La SARL BGBAT qui succombe, sera condamnée aux entiers dépens de l’instance, qui comprendront notamment les frais relatifs au coût du commandement de payer et de l’assignation conformément aux termes de la combinaison des articles 695 et 696 du code de procédure civile.
* Sur les frais irrépétibles
Il résulte des dispositions de l’article 700 du code de procédure civile que « dans toutes les instances, le juge condamne la partie tenue aux dépens ou, à défaut, la partie perdante, à payer à l’autre partie la somme qu’il détermine, au titre des frais exposés et non compris dans les dépens. Le juge tient compte de l’équité ou de la situation économique de la partie condamnée. Il peut, même d’office, pour des raisons tirées des mêmes considérations, dire qu’il n’y a pas lieu à cette condamnation. »
En l’espèce, l’équité commande qu’il soit fait application des dispositions de l’article 700 du code de procédure civile au profit du requérant qui a été contraint d’exposer des frais irrépétibles non compris dans les dépens de l’instance pour faire valoir ses droits en justice.

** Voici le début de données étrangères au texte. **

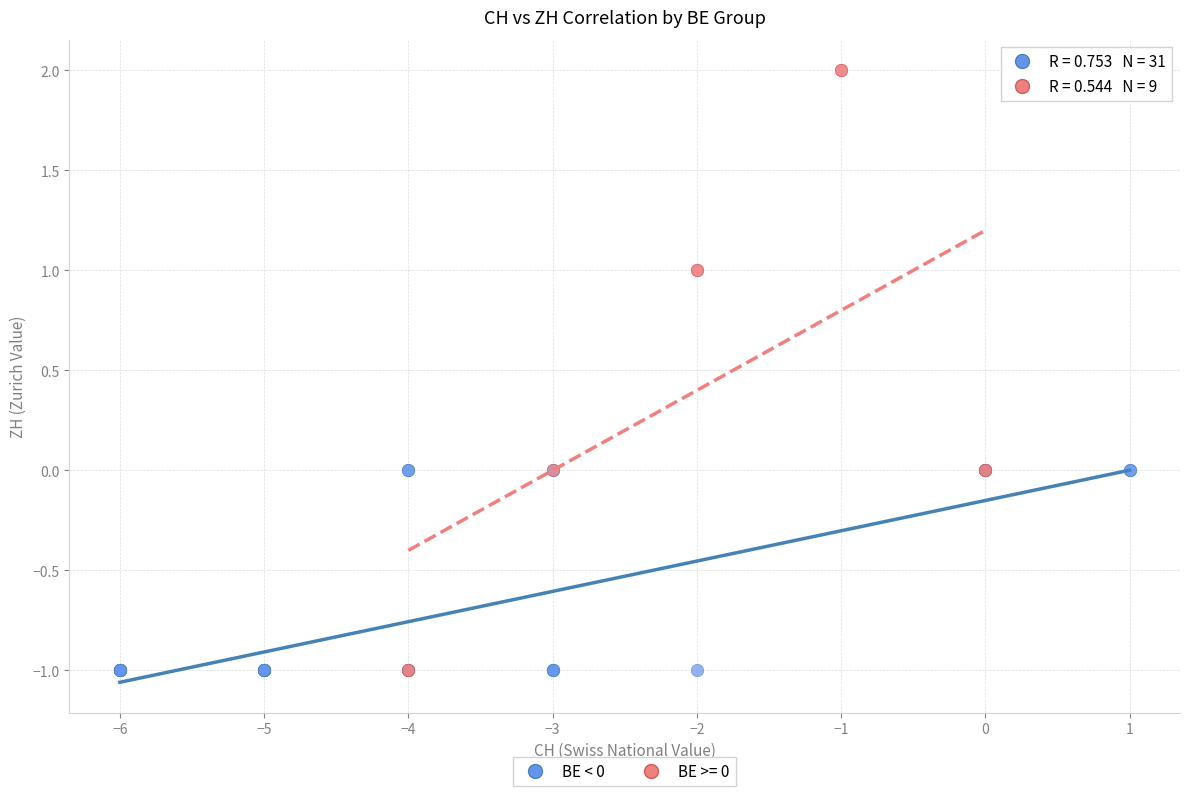

Which series has the largest Y range (max minus min)?

BE >= 0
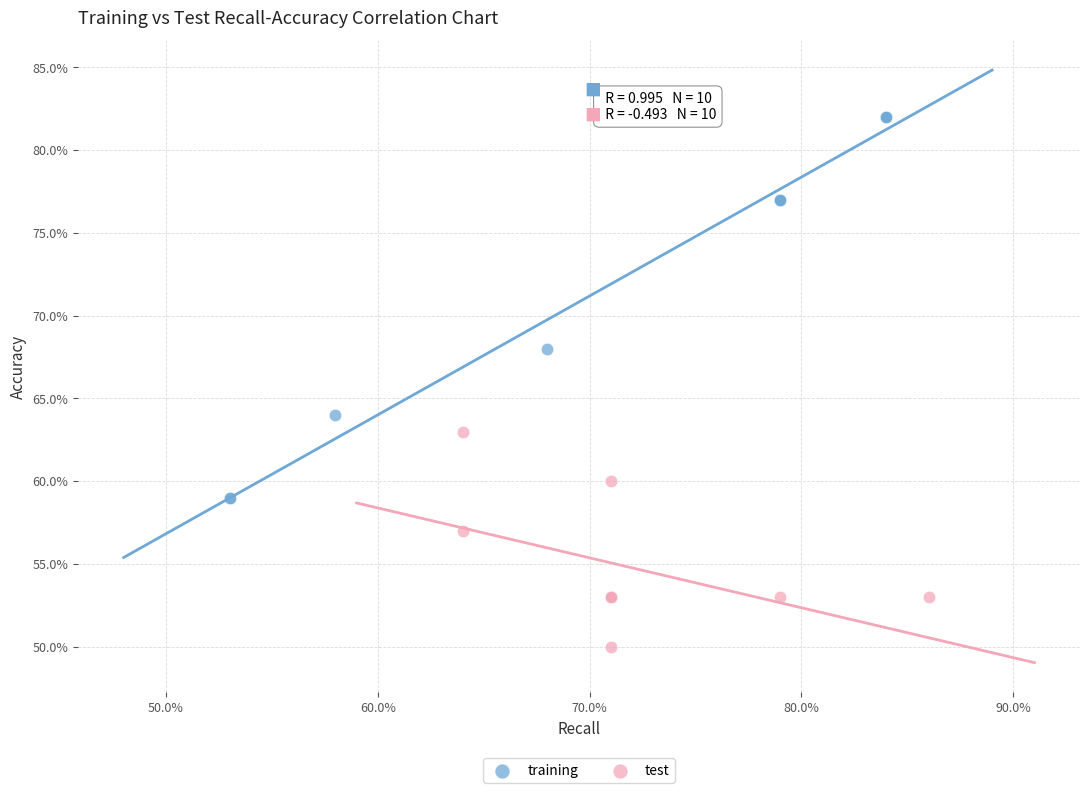

Which series reaches the maximum Y coordinate?

training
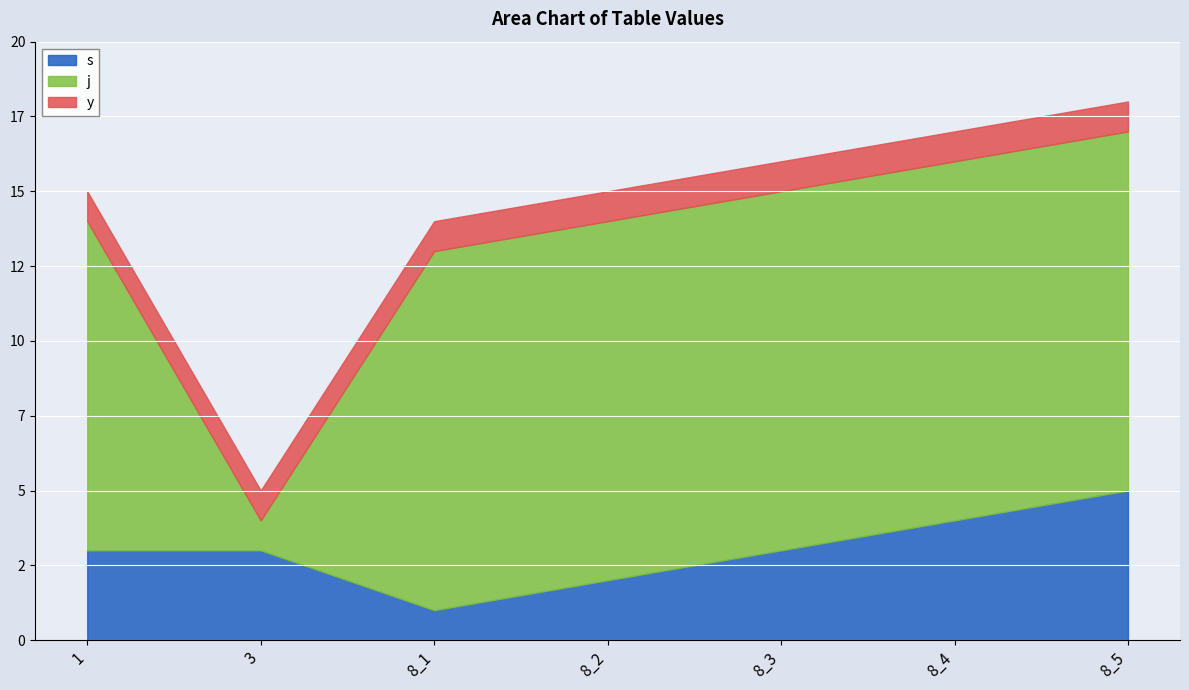

How many data points in s are above 3?

2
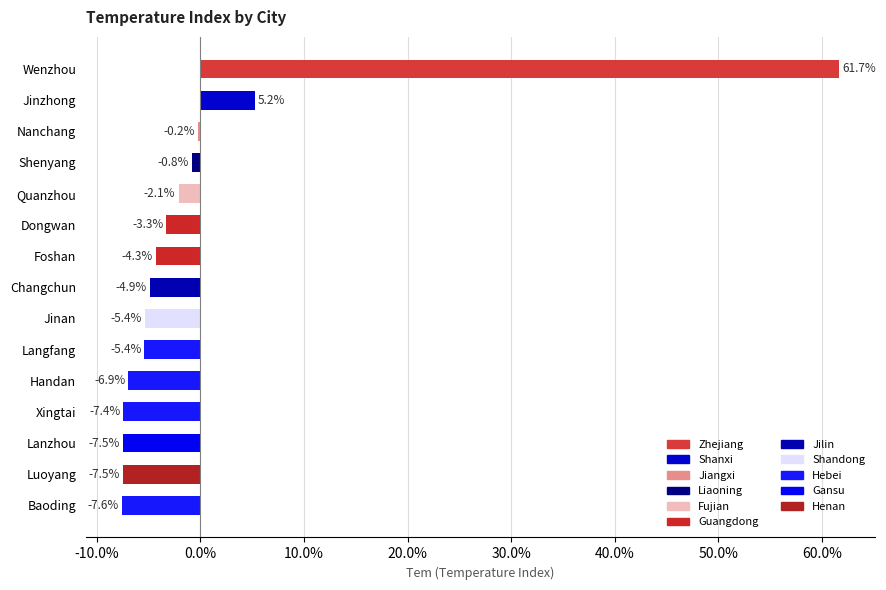

Reading left to right, transcribe all the data shown in this chart.

0.6	0.1	-0.0	-0.0	-0.0	-0.0	-0.0	-0.0	-0.1	-0.1	-0.1	-0.1	-0.1	-0.1	-0.1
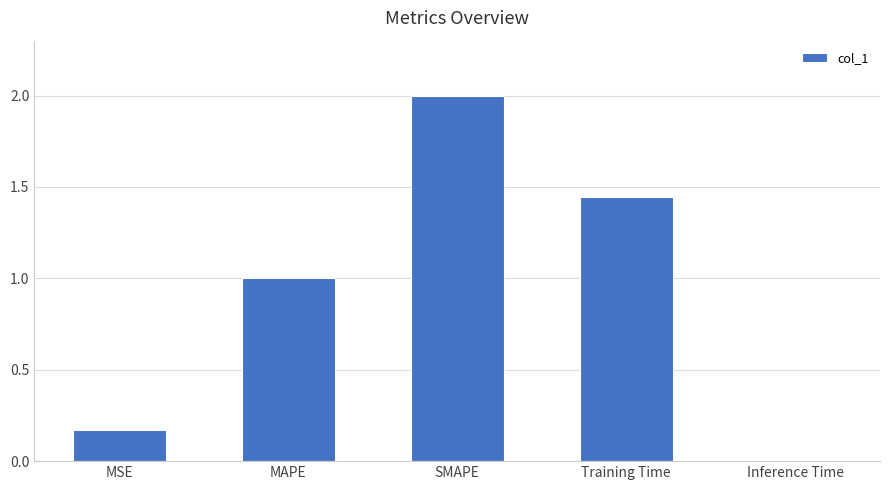

Which has a higher value, SMAPE or Inference Time?

SMAPE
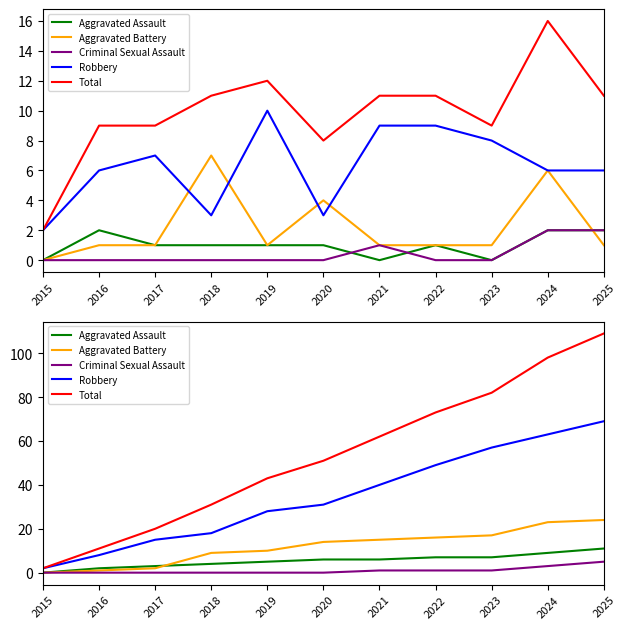

At which label is Total closest to 55?

2020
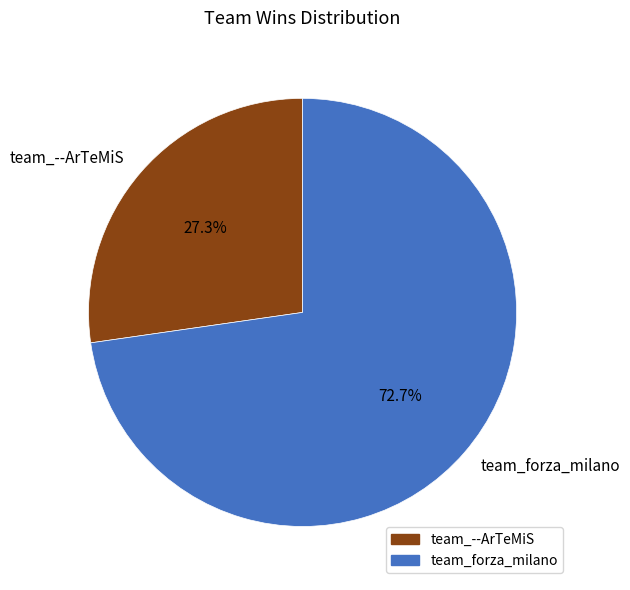

Which slice is the largest?

team_forza_milano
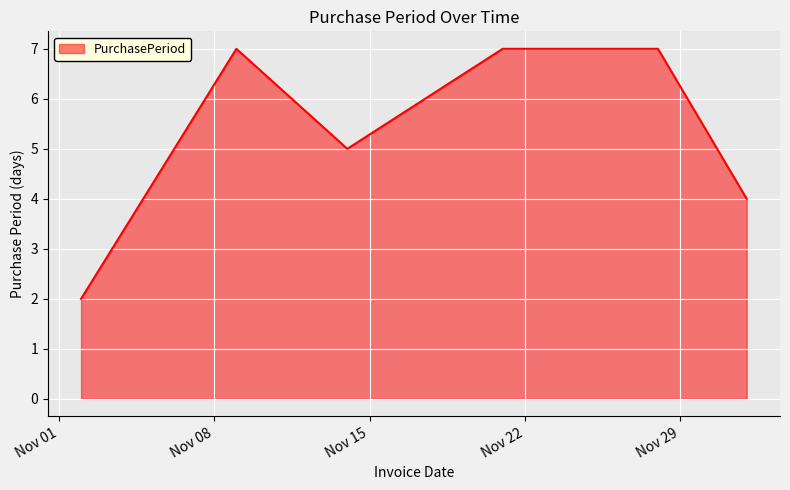

What is the sum of all values?

32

Il lui sera accordé à ce titre la somme de 1.000 euros.
PAR CES MOTIFS,
Nous, M. Robin PLANES, premier vice président adjoint du tribunal judiciaire de TOULOUSE, statuant en qualité de juge des référés, publiquement, par mise à disposition au greffe, par ordonnance réputée contradictoire et en premier ressort,
AU PRINCIPAL, RENVOYONS les parties à se pourvoir ainsi qu’elles aviseront, mais d’ores et déjà et vu l’urgence :
CONSTATONS la résiliation de plein droit à compter du 19 décembre 2024, du bail daté du 1er novembre 2019, consenti par la SCI FIRST à la SARL BGBAT, portant des locaux à usage commercial sis à [Adresse 4] ;
ORDONNONS à défaut de libération volontaire préalable des lieux, l’expulsion de la SARL BGBAT et celle de tous biens et occupants de son chef, dans les formes et délais légaux avec le concours éventuel de la force publique ;
DISONS que le sort des biens mobiliers trouvés dans les lieux sera régit par les dispositions prévues par les articles L.433-1 et R.433-1 et suivants du code des procédures civiles d’exécution ;
CONDAMNONS la SARL BGBAT à payer à la SCI FIRST une somme provisionnelle de 6.393,66 euros TTC (SIX MILLE TROIS CENT QUATRE VINGT TREIZE EUROS ET SOIXANTE SIX CENTIMES) au titre des créances de loyers afférent au bail résilié, arrêtées au 19 décembre 2024 (impôt foncier 2024 compris) ;
CONDAMNONS la SARL BGBAT au paiement d’une indemnité mensuelle d’occupation correspondant à la de 850 euros au prorata temporis de son occupation, à compter du 20 décembre 2024 et jusqu’à la libération effective des lieux caractérisée soit par l’expulsion, soit par la restitution volontaire préalable des clefs en mains propres à un représentant de la SCI FIRST ;
CONDAMNONS la SARL BGBAT à payer à la SCI FIRST la somme de 1.000 euros (MILLE EUROS) par application des dispositions de l’article 700 du code de procédure civile ;
REJETONS toutes autres ou surplus de demandes ;
RAPPELONS que l’exécution provisoire de la présente ordonnance est de droit ;
CONDAMNONS la SARL BGBAT aux entiers dépens qui comprendront notamment les frais relatifs au coût du commandement de payer, ainsi que ceux nécessités par l’assignation ayant introduit la présente instance.
Ainsi jugé et mis à disposition le 18 mars 2025.